• **Required work**
"Sanford" is the word to look for; copy each line of the listing where it occurs.

• **Input data**

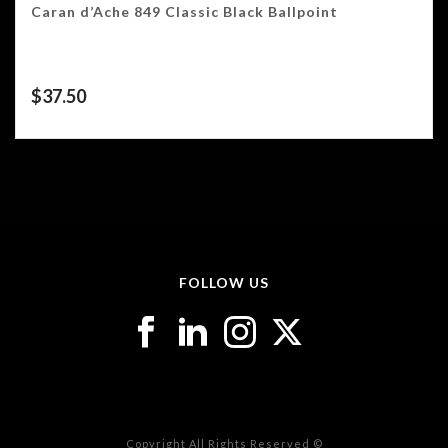
Caran d’Ache 849 Classic Black Ballpoint
$
37.50
FOLLOW US
Copyright All Rights Reserved ©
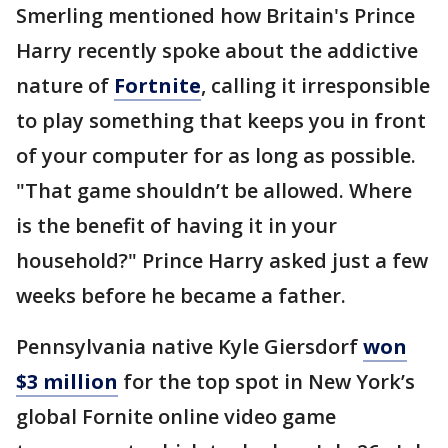
Smerling mentioned how Britain's Prince
Harry recently spoke about the addictive
nature of
Fortnite
, calling it irresponsible
to play something that keeps you in front
of your computer for as long as possible.
"That game shouldn’t be allowed. Where
is the benefit of having it in your
household?" Prince Harry asked just a few
weeks before he became a father.
Pennsylvania native Kyle Giersdorf
won
$3 million
for the top spot in New York’s
global Fornite online video game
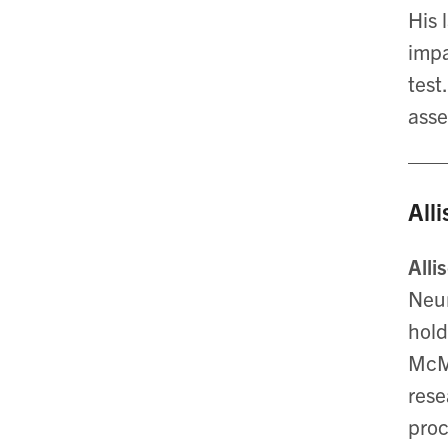
His 
impa
test
asse
All
Alli
Neur
hold
McMa
rese
proc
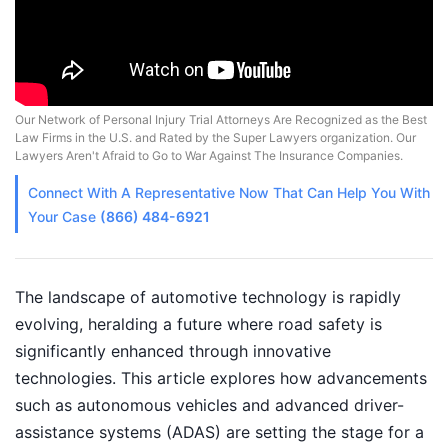
Our Network of Personal Injury Trial Attorneys Are Recognized as the Best
Law Firms in the U.S. and Rated by the Super Lawyers organization. Our
Lawyers Aren't Afraid to Go to War Against The Insurance Companies.
Connect With A
Representative
Now That Can Help You With
Your Case
(866) 484-6921
The landscape of automotive technology is rapidly
evolving, heralding a future where road safety is
significantly enhanced through innovative
technologies. This article explores how advancements
such as autonomous vehicles and advanced driver-
assistance systems (ADAS) are setting the stage for a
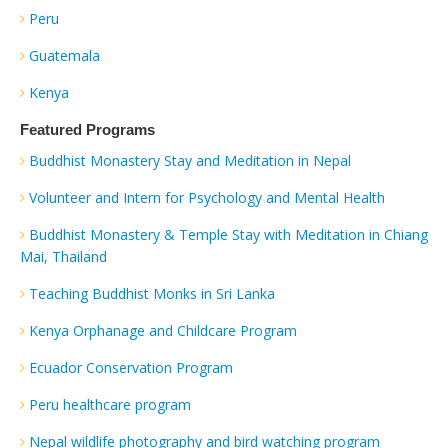
Peru
Guatemala
Kenya
Featured Programs
Buddhist Monastery Stay and Meditation in Nepal
Volunteer and Intern for Psychology and Mental Health
Buddhist Monastery & Temple Stay with Meditation in Chiang
Mai, Thailand
Teaching Buddhist Monks in Sri Lanka
Kenya Orphanage and Childcare Program
Ecuador Conservation Program
Peru healthcare program
Nepal wildlife photography and bird watching program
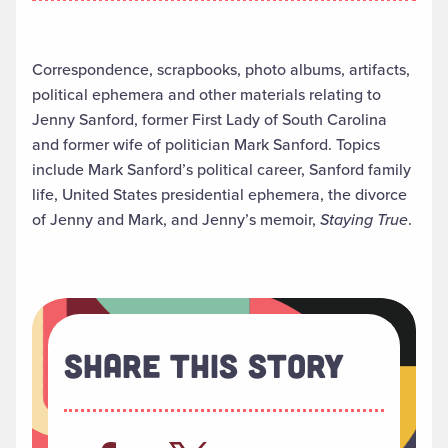
Correspondence, scrapbooks, photo albums, artifacts,
political ephemera and other materials relating to
Jenny Sanford, former First Lady of South Carolina
and former wife of politician Mark Sanford. Topics
include Mark Sanford’s political career, Sanford family
life, United States presidential ephemera, the divorce
of Jenny and Mark, and Jenny’s memoir,
Staying True
.
Share This Story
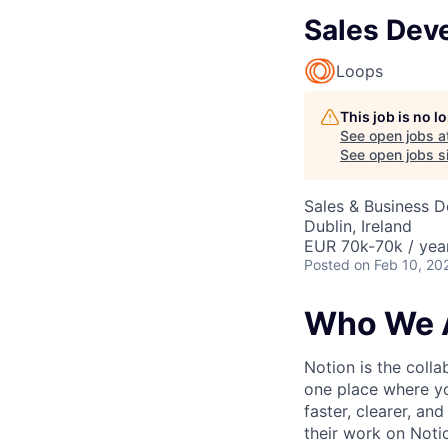
Sales Dev
Loops
This job is no 
See open jobs a
See open jobs si
Sales & Business 
Dublin, Ireland
EUR 70k-70k / yea
Posted
on Feb 10, 20
Who We 
Notion is the col
one place where yo
faster, clearer, an
their work on Noti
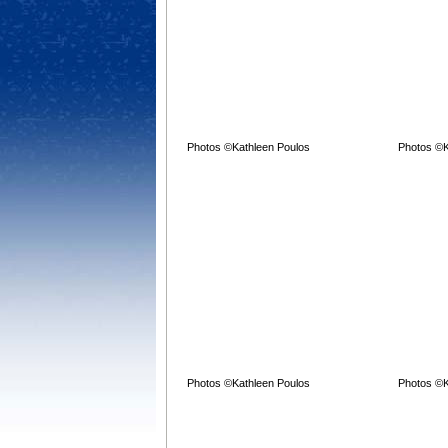
Photos ©Kathleen Poulos
Photos ©K
Photos ©Kathleen Poulos
Photos ©K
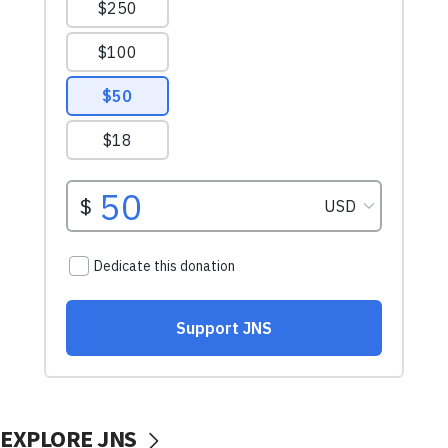
EXPLORE JNS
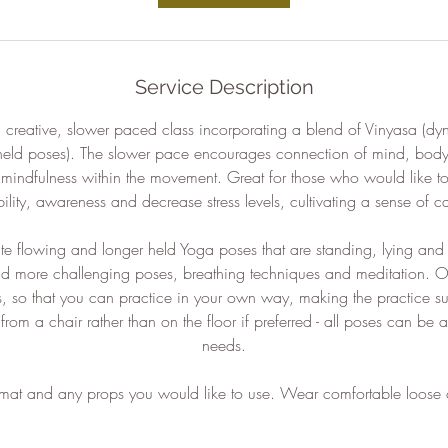
Service Description
 creative, slower paced class incorporating a blend of Vinyasa (dy
held poses). The slower pace encourages connection of mind, bod
d mindfulness within the movement. Great for those who would like to
bility, awareness and decrease stress levels, cultivating a sense of c
ate flowing and longer held Yoga poses that are standing, lying and 
nd more challenging poses, breathing techniques and meditation. O
s, so that you can practice in your own way, making the practice su
rom a chair rather than on the floor if preferred - all poses can be a
needs.
 mat and any props you would like to use. Wear comfortable loose 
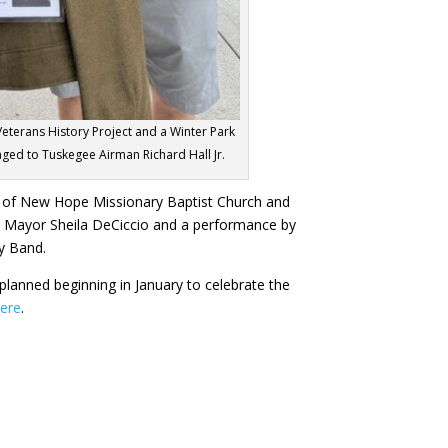
eterans History Project and a Winter Park
nged to Tuskegee Airman Richard Hall Jr.
of New Hope Missionary Baptist Church and
ing Mayor Sheila DeCiccio and a performance by
y Band.
 planned beginning in January to celebrate the
here
.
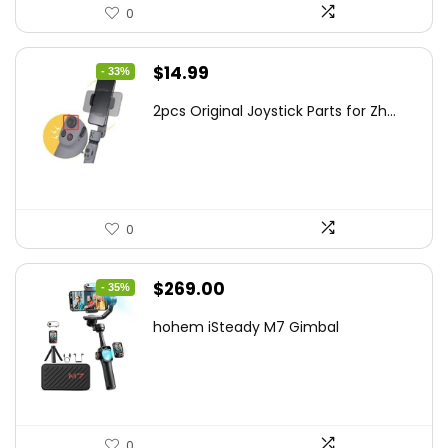
0
Original
Current
$
14.99
- 33%
price
price
2pcs Original Joystick Parts for Zh...
was:
is:
$22.49.
$14.99.
0
Original
Current
$
269.00
- 35%
price
price
hohem iSteady M7 Gimbal
was:
is:
$416.95.
$269.00.
0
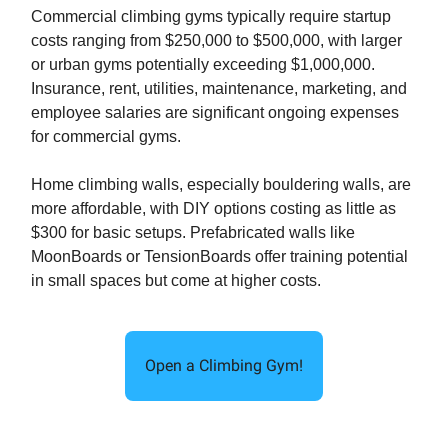
Commercial climbing gyms typically require startup
costs ranging from $250,000 to $500,000, with larger
or urban gyms potentially exceeding $1,000,000.
Insurance, rent, utilities, maintenance, marketing, and
employee salaries are significant ongoing expenses
for commercial gyms.
Home climbing walls, especially bouldering walls, are
more affordable, with DIY options costing as little as
$300 for basic setups. Prefabricated walls like
MoonBoards or TensionBoards offer training potential
in small spaces but come at higher costs.
Open a Climbing Gym!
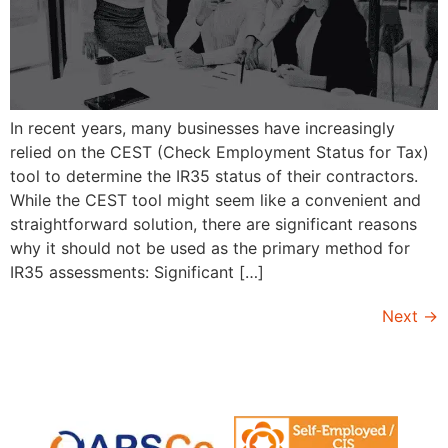
In recent years, many businesses have increasingly
relied on the CEST (Check Employment Status for Tax)
tool to determine the IR35 status of their contractors.
While the CEST tool might seem like a convenient and
straightforward solution, there are significant reasons
why it should not be used as the primary method for
IR35 assessments: Significant […]
Next
→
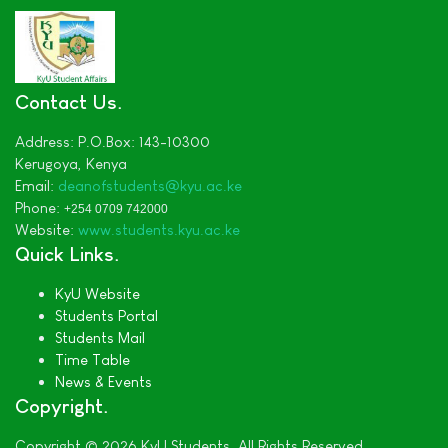
Contact Us
Address:
P.O.Box: 143-10300
Kerugoya,
Kenya
Email:
deanofstudents
@kyu.ac.ke
Phone:
+254 0709 742000
Website:
www.students.kyu.ac.ke
Quick Links
KyU Website
Students Portal
Students Mail
Time Table
News & Events
Copyright
Copyright © 2026 KyU Students. All Rights Reserved.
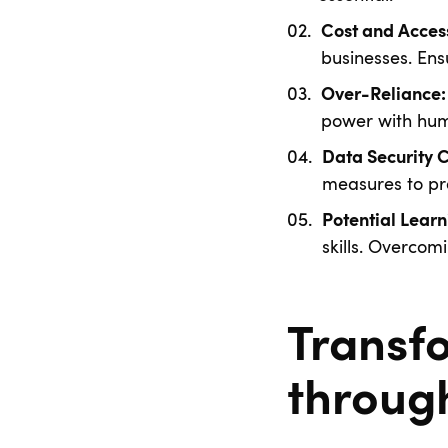
Cost and Access
businesses. Ensu
Over-Reliance:
power with hum
Data Security 
measures to pr
Potential Learn
skills. Overcom
Transf
throug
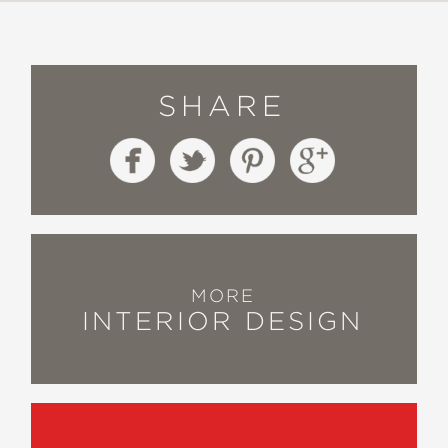
SHARE
MORE
INTERIOR DESIGN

• **Answer for the task**
Jenny Sanford, former First Lady of South Carolina
and former wife of politician Mark Sanford. Topics
include Mark Sanford’s political career, Sanford family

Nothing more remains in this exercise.